For my additional blog post I have decided to expand on my teaching pedagogy. My teaching pedagogy aligns closely with Paulo Freire, meaning that I view teaching as an ethical practice where I value the respectful exchange of ideas and opinions while also being mindful of the power I have in the classroom (Freire, 1998). An article by Terry McGlynn tilted “Are You Teaching Content, Or Just Covering Material?” caught my attention because I believe we have an ethical responsibility as educators to encourage critical thinking. With this in mind, McGlynn (2020) argues that covering material is akin to students’ having a breadth of knowledge, but not having the depth of concepts to truly articulate what they learned. This lack of depth also hinders a student’s ability to think critically because they have been restricted to a surface-level understanding of the content. When one “covers material” they are just talking about the topics, but if one “teaches content” they are giving students an opportunity to think critically and deepen their knowledge on a smaller number of topics.
McGlynn (2020) goes on to provide scenarios which promote genuine learning among students. For example, one scenario discusses the utility of having small groups work together to solve a single problem related to a particular theory/concept. In that same amount of time teachers can cover multiple concepts that students barely grasp.
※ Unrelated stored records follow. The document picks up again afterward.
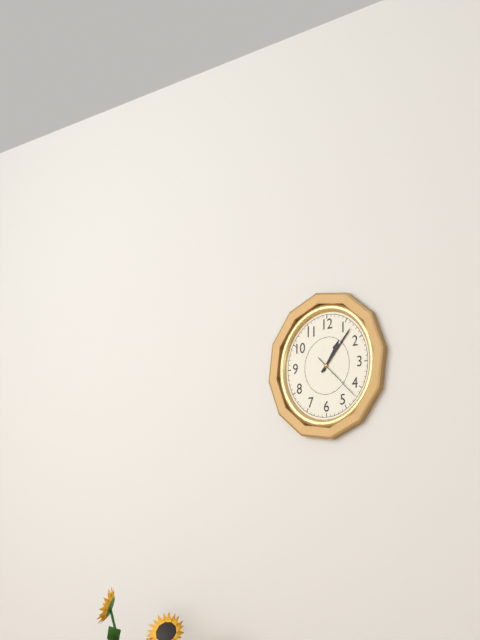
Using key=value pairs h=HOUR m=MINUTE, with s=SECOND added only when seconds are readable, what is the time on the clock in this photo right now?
h=1 m=7 s=22
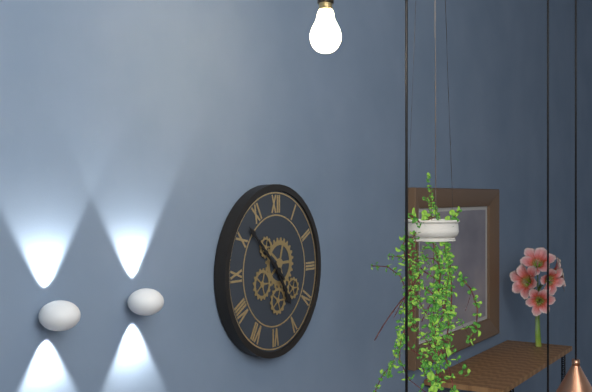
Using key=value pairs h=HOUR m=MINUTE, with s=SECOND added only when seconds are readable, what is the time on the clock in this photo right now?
h=4 m=52
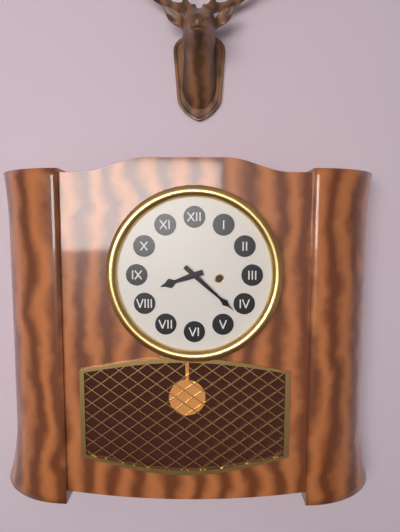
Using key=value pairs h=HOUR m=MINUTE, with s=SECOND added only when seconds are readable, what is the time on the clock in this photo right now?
h=8 m=22
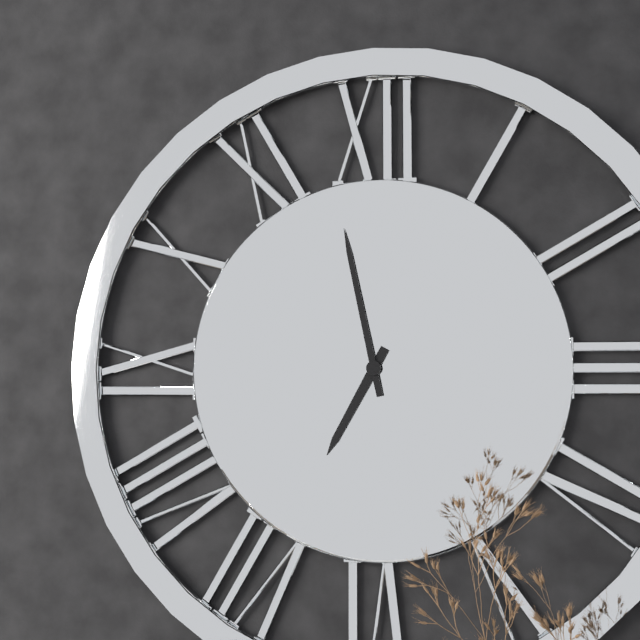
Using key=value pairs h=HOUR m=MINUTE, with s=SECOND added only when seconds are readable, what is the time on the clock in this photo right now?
h=6 m=58
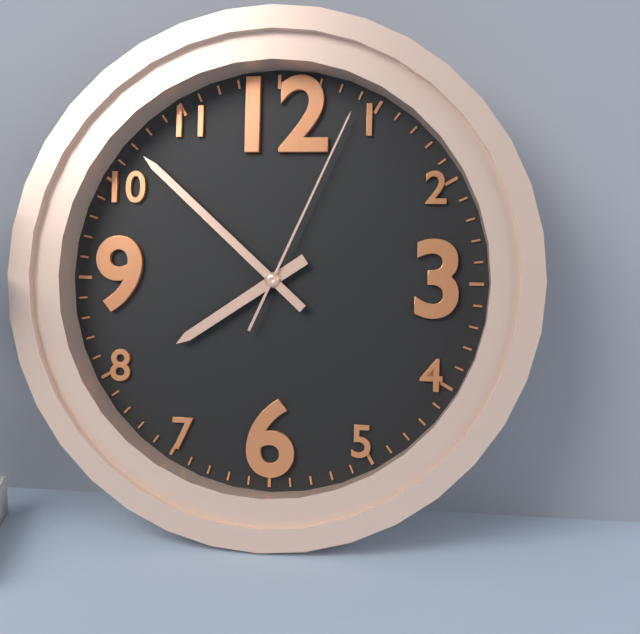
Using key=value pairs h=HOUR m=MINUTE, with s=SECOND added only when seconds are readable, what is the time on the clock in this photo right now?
h=7 m=52 s=4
When the learning environment is superficial, then we as teachers have failed students miserably. I think this is why we see low attendance in synchronous classes as the weeks go on because students pick up on our teaching styles. Therefore, when things get stressful, humans get practical. Students may then rationalize skipping a class only to catch up on the lecture slides later. This process completely negates the purpose of having synchronous instruction. This also gives false security to students because they may not see a difference in these two types of learning. This isn’t to say that students may not learn just as well, or more, asynchronously — but when a class isn’t set up to be self-guided, moments for genuine learning are missed. I see this more as a cyclical process rather than a linear one because one’s decision to skip a lecture may be reinforced by an instructor’s teaching style.
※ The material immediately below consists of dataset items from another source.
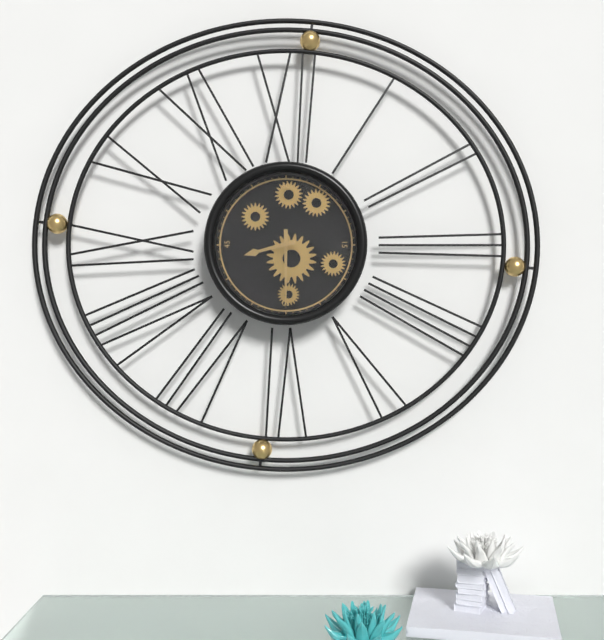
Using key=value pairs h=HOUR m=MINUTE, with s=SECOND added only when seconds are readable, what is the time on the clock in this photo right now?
h=8 m=30
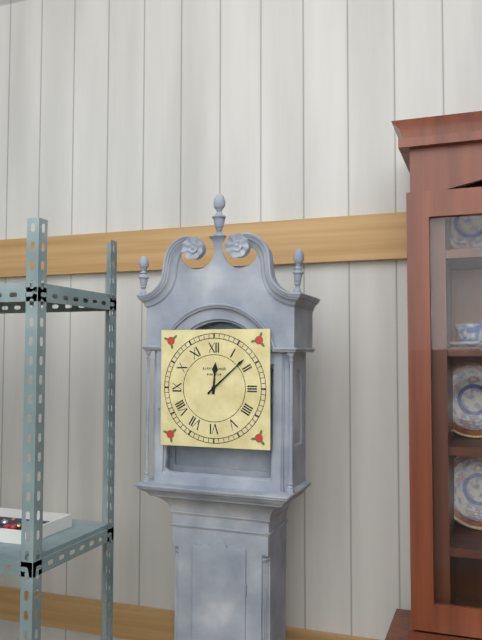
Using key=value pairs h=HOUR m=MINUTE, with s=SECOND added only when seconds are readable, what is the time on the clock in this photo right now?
h=12 m=8
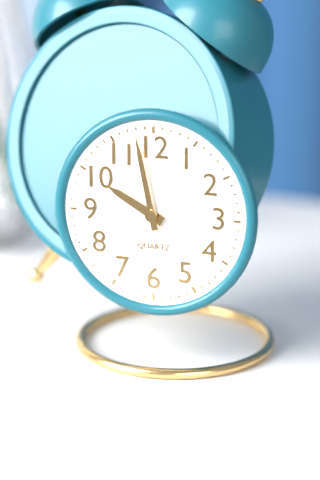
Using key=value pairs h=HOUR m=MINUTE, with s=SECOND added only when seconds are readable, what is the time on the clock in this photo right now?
h=9 m=58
As I reflect on the points made in this article, I compare my teaching pedagogy to my actual practice. McGlynn (2020) makes a compelling point near the end of the article by suggesting that there are curriculum-bound constraints that make it impossible for educators to engage in this type of in-depth teaching approach. As a graduate teaching assistant, I find myself in this category because there is a certain percentage of content that must be covered in the course I teach. What isn’t clear, however, is how I go about this. As higher education becomes more intentional in accommodating student needs, especially during a pandemic, we may see rapid changes in how instruction is carried out. One solution could be to spread out the content between 2-3 courses, this way teachers and students don’t have to cram so much content into one semester. As someone who teaches human sexuality, I could definitely see students benefitting from a course like mine being a 2-part course. In this scenario, the fundamental concepts are covered in the first course, with the second course covering more advanced, in-depth concepts. One issue here is the potential for students to only take the first course, therefore, missing out on additional important topics covered in the second course.
Until administrators view learning as a process rather than an outcome, we will continue to have courses that apply a breadth framework, rather than one that promotes depth and genuine learning.